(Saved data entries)

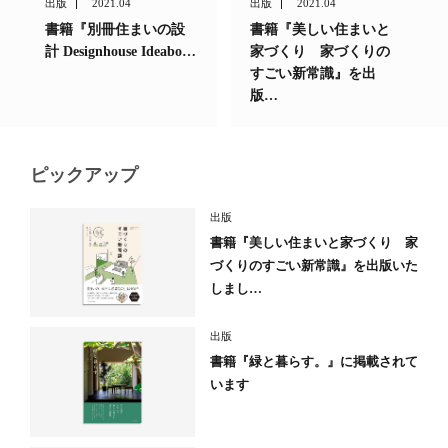
出版
2021.04
出版
2021.04
書籍『別冊住まいの設
書籍『美しい住まいと
計 Designhouse Ideabo…
家づくり 家づくりの
すごい新常識』を出
版…
ピックアップ
出版
書籍『美しい住まいと家づくり 家
づくりのすごい新常識』を出版いた
しまし…
出版
書籍『緑と暮らす。』に掲載されて
います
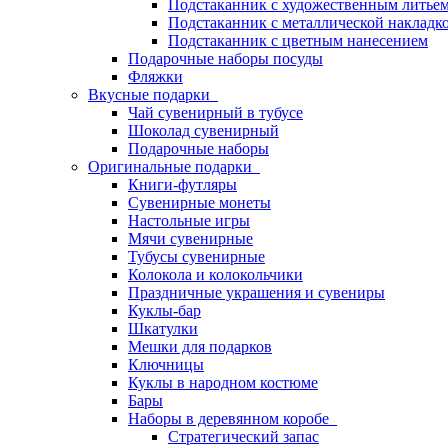
Подстаканник с художественным литье
Подстаканник с металлической накладк
Подстаканник с цветным нанесением
Подарочные наборы посуды
Фляжки
Вкусные подарки
Чай сувенирный в тубусе
Шоколад сувенирный
Подарочные наборы
Оригинальные подарки
Книги-футляры
Сувенирные монеты
Настольные игры
Мячи сувенирные
Тубусы сувенирные
Колокола и колокольчики
Праздничные украшения и сувениры
Куклы-бар
Шкатулки
Мешки для подарков
Ключницы
Куклы в народном костюме
Бары
Наборы в деревянном коробе
Стратегический запас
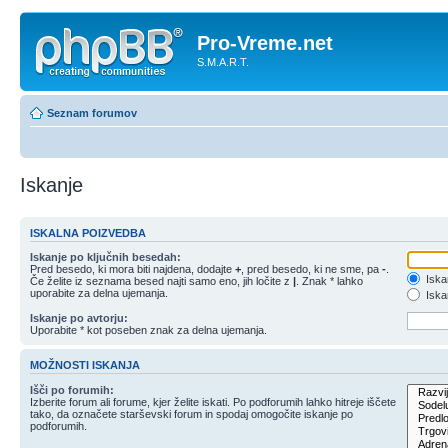
Pro-Vreme.net
S.M.A.R.T.
Seznam forumov
Iskanje
ISKALNA POIZVEDBA
Iskanje po ključnih besedah:
Pred besedo, ki mora biti najdena, dodajte
+
, pred besedo, ki ne sme, pa
-
.
Iska
Če želite iz seznama besed najti samo eno, jih ločite z
|
. Znak * lahko
uporabite za delna ujemanja.
Iskan
Iskanje po avtorju:
Uporabite * kot poseben znak za delna ujemanja.
MOŽNOSTI ISKANJA
Išči po forumih:
Izberite forum ali forume, kjer želite iskati. Po podforumih lahko hitreje iščete
tako, da označete starševski forum in spodaj omogočite iskanje po
podforumih.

▶ [EXERCISE]
The expected output is an exact copy of the lines from the top of the data above through the line containing "Iskanje po ključnih", both included, with every picture omitted.

▶ [TASK ANSWER]
出版
2021.04
出版
2021.04
書籍『別冊住まいの設
書籍『美しい住まいと
計 Designhouse Ideabo…
家づくり 家づくりの
すごい新常識』を出
版…
ピックアップ
出版
書籍『美しい住まいと家づくり 家
づくりのすごい新常識』を出版いた
しまし…
出版
書籍『緑と暮らす。』に掲載されて
います
Подстаканник с художественным литье
Подстаканник с металлической накладк
Подстаканник с цветным нанесением
Подарочные наборы посуды
Фляжки
Вкусные подарки
Чай сувенирный в тубусе
Шоколад сувенирный
Подарочные наборы
Оригинальные подарки
Книги-футляры
Сувенирные монеты
Настольные игры
Мячи сувенирные
Тубусы сувенирные
Колокола и колокольчики
Праздничные украшения и сувениры
Куклы-бар
Шкатулки
Мешки для подарков
Ключницы
Куклы в народном костюме
Бары
Наборы в деревянном коробе
Стратегический запас
Pro-Vreme.net
S.M.A.R.T.
Seznam forumov
Iskanje
ISKALNA POIZVEDBA
Iskanje po ključnih besedah:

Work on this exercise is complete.